You may not have heard of the Jones Act, but lately it’s become quite a topic in the Nutmeg State. In January, Gov. Ned Lamont blamed the protectionist shipping law for surging energy costs during his State of the State Address. More recently, the Connecticut House of Representatives’ Commerce Committee unanimously advanced a resolution calling for the Jones Act’s reform.
Unsurprisingly, such developments have drawn a backlash from the law’s supporters, including an op-ed from a former shipping CEO who linked these recent developments to the libertarian Cato Institute. As a Cato Institute scholar and staunch Jones Act critic, I welcome the opportunity to respond and explain why the law is so richly deserving of the scrutiny it is now receiving.
Passed in 1920, the Jones Act increases shipping costs by restricting domestic water transportation to vessels built and registered in the United States. U.S.-built ships are at least four times more expensive than those constructed abroad and over four times costlier to operate. There also aren’t that many of them. Fewer than 100 ships — less than 1% of the global fleet — meet the 1920 law’s requirements and are available to serve the world’s largest economy.
All of this makes for some pricey shipping.
According to the CEO of one company that operates Jones Act-compliant tankers, such vessels are three to four times costlier than their internationally flagged counterparts. A 2012 Federal Reserve Bank of New York report, meanwhile, noted that Jones Act container shipping to Puerto Rico was twice the cost of shipping to nearby islands.
Recalling his days in the dry bulk shipping industry, state Sen. Ryan Fazio testified at a recent hearing that Jones Act-compliant shipping was five to 10 times more expensive than internationally flagged vessels, and also much less available (no surprise given their limited numbers).
Sometimes the Jones Act makes domestic transportation flatly impossible. Though the United States is the world’s leading exporter of liquefied natural gas, New England relies entirely on foreign sources for its LNG needs. The reason? No Jones Act-compliant LNG tankers exist to transport it.
Incredibly, American LNG can be sent to other countries but not to New England. That LNG is exported relatively short distances away from terminals in Georgia and Maryland further compounds the absurdity.
This isn’t just a matter of bizarre optics. New England’s inability to access American LNG has real costs for the region’s households.
According to the commissioner of Connecticut’s Department of Economic and Community Development, experts believe the Jones Act increases the cost of New England’s LNG imports by 10–30%. The CEO of ISO New England, meanwhile, highlighted the Jones Act’s contributions to regional energy struggles in congressional testimony last month.
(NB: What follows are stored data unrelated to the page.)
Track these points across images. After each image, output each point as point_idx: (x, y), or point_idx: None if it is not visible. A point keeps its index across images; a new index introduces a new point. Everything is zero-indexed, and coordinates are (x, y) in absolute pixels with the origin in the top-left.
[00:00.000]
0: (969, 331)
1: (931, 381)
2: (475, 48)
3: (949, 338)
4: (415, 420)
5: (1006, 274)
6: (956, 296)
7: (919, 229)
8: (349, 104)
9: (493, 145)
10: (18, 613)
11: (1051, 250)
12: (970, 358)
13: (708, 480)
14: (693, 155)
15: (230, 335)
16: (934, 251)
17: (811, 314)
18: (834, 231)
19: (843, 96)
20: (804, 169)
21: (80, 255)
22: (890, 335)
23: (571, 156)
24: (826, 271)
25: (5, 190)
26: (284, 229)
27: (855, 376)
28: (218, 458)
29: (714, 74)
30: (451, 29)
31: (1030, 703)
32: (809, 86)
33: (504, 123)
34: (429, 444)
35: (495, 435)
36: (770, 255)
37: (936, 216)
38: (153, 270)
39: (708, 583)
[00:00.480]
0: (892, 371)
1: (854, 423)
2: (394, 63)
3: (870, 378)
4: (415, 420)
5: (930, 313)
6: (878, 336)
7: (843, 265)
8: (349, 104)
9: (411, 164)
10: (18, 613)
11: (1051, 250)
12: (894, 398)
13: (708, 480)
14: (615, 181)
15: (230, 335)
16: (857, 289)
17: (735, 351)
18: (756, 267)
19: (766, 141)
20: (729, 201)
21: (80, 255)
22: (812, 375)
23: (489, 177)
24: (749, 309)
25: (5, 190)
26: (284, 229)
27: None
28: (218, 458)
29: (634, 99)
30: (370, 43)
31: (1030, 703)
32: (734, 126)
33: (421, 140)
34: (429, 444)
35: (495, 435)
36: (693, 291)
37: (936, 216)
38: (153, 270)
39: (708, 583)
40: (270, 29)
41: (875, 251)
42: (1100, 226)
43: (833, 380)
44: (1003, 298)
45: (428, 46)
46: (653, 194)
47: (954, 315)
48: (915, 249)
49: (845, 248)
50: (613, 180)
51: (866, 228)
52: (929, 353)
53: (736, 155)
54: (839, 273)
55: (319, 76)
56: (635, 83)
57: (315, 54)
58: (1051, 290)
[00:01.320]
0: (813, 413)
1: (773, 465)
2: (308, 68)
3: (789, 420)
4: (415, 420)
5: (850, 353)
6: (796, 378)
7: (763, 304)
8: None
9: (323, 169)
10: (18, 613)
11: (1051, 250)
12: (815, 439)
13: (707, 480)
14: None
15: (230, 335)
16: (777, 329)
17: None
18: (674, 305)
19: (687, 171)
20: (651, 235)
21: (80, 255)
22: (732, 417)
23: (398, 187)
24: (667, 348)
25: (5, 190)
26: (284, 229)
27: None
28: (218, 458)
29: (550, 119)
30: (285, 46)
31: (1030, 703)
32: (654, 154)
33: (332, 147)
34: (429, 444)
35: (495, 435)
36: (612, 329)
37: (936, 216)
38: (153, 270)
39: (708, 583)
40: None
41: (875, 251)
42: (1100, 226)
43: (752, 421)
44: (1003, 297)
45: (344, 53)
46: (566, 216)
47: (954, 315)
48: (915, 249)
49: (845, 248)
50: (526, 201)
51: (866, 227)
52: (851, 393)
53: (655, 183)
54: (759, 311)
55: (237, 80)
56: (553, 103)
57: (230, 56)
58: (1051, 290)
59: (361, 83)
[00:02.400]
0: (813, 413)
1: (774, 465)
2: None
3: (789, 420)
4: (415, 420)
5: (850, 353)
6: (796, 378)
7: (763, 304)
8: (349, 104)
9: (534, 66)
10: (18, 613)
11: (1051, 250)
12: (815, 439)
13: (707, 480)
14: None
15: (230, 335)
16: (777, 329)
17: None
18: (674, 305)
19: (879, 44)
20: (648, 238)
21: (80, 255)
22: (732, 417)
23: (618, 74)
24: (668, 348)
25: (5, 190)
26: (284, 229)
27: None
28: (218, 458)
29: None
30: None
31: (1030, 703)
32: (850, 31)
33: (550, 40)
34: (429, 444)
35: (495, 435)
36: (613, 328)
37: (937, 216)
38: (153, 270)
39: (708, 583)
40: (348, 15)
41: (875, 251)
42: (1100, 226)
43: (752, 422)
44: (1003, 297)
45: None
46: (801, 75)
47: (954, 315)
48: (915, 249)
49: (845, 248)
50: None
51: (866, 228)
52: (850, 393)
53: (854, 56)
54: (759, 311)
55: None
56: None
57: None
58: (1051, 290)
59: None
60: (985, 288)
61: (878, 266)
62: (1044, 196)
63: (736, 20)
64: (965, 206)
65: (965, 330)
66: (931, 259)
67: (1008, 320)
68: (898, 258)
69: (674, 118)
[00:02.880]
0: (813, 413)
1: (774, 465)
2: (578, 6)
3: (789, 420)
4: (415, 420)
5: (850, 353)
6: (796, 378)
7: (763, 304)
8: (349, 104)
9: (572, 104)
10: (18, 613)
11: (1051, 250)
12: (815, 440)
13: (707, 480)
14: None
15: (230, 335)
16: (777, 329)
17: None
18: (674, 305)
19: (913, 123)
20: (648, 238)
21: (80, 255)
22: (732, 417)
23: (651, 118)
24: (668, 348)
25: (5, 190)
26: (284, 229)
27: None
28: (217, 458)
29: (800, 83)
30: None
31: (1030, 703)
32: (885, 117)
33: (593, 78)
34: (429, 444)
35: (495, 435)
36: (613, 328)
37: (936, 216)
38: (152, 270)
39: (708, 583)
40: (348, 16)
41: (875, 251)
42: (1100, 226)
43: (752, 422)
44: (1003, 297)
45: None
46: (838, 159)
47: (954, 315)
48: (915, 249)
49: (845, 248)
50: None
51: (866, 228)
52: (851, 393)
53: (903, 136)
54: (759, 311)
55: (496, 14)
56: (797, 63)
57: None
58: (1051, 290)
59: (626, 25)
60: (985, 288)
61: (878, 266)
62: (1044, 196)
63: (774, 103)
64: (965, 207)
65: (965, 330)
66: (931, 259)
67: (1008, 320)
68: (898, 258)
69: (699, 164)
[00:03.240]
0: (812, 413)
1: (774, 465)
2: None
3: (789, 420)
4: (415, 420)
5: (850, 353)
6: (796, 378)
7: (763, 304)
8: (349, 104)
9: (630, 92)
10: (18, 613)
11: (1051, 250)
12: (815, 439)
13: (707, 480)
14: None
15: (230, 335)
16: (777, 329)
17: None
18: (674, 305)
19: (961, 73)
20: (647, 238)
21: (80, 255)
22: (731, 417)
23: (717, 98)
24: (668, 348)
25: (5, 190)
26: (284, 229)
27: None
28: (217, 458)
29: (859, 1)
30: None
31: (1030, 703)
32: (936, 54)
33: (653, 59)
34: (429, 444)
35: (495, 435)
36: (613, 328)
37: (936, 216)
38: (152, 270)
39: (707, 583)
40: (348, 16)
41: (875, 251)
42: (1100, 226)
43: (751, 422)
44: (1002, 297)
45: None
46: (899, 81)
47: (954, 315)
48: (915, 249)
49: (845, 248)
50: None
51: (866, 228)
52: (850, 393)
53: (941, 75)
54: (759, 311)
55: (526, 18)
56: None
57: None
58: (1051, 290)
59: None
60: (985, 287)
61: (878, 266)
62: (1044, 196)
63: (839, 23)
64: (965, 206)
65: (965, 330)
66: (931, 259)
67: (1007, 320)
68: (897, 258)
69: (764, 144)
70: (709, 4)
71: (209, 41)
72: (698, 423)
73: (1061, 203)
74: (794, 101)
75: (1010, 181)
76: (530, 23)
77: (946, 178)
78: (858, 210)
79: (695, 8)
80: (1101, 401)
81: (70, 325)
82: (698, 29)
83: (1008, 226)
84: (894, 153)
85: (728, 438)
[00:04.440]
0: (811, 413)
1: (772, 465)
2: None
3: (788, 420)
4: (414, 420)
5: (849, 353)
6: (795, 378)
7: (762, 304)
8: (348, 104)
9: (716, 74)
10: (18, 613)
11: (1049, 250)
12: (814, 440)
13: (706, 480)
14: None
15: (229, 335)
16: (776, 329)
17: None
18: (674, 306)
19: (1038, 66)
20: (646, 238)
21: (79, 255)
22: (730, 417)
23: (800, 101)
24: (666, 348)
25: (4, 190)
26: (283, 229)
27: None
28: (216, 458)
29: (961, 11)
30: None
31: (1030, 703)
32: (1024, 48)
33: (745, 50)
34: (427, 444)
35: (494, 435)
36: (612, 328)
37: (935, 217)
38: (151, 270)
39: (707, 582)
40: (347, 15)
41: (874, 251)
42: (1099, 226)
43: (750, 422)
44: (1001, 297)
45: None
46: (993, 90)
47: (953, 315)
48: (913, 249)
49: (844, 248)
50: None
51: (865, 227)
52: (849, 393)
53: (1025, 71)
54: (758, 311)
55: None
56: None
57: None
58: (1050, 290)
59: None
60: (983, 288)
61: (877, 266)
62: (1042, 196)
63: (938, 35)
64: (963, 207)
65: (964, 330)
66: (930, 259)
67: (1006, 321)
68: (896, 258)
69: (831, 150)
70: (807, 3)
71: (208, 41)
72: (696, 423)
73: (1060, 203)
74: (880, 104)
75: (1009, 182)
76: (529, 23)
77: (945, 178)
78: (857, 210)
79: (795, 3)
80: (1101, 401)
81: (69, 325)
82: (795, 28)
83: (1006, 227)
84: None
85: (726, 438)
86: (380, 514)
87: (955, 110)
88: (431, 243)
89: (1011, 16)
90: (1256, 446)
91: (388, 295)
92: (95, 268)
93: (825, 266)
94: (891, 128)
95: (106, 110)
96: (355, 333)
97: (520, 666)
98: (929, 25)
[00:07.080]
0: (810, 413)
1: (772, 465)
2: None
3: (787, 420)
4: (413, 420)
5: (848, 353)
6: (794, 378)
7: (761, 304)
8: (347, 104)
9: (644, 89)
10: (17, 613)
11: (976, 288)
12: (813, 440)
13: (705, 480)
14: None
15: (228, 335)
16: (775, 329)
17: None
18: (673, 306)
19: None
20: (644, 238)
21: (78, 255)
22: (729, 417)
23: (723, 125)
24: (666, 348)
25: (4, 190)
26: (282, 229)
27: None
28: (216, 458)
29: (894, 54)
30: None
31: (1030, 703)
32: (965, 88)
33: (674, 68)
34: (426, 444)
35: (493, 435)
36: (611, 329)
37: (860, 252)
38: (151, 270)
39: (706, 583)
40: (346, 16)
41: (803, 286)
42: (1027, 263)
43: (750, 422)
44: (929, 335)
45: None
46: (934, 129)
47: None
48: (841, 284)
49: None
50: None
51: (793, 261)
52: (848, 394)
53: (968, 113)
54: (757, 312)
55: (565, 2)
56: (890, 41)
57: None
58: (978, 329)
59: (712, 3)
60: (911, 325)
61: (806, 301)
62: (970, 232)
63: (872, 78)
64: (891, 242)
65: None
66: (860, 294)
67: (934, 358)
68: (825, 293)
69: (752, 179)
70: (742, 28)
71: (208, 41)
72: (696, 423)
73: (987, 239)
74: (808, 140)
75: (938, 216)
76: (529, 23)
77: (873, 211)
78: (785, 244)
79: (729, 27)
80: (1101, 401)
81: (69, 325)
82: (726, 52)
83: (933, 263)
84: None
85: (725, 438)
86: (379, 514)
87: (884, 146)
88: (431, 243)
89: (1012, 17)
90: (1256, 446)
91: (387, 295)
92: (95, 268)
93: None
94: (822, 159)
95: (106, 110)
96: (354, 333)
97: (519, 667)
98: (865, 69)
Other examples of the Jones Act blocking domestic commerce abound. Hawaii, Puerto Rico, and New England all import liquified petroleum gas (basically, propane) from far-flung countries rather than U.S. sources due to a similar lack of appropriate Jones Act-compliant ships. East Coast refineries purchase oil from the Middle East and Africa instead of the Gulf Coast due to costly intra‑U.S. shipping. Similar dynamics are found with lumber and steel.
The law is fundamentally a barrier to Americans trading and doing business with each other. Expensive (and sometimes unavailable) transportation in a country as large as the United States is no small matter.
Water transport is typically an efficient means of moving cargo over long distances, but the Jones Act (along with inefficient ports) makes it so costly that ships account for just 2% of domestic freight movement. That means more pollution and highway congestion in Connecticut and elsewhere due to increased demand for trucking and rail.
So why does the Jones Act remain in place? Supporters of the law argue that it ensures the United States has robust shipping and shipbuilding industries. The facts prove otherwise. As of 2023, U.S. commercial shipbuilding accounted for a mere 0.1%, and a recent government report described the heavily protected sector as in a state of “near total collapse.”
The domestic shipping industry is similarly depressed, with the number of oceangoing ships having more than halved since 1980. Forcing Americans to pay outrageous prices for new ships hasn’t proven conducive to a thriving merchant marine.
Whether viewed from the prism of economics or national security, the Jones Act has proven an utter failure. Protectionism isn’t working. It’s time to move on.
Reforming the law will be no easy task, given the entrenched special interests dedicated to its preservation. But the Jones Act has clearly outlived any usefulness it might have once had, and recognizing and calling out this obvious truth is long overdue. Let’s hope that Connecticut policymakers maintain their courage and continue to speak up.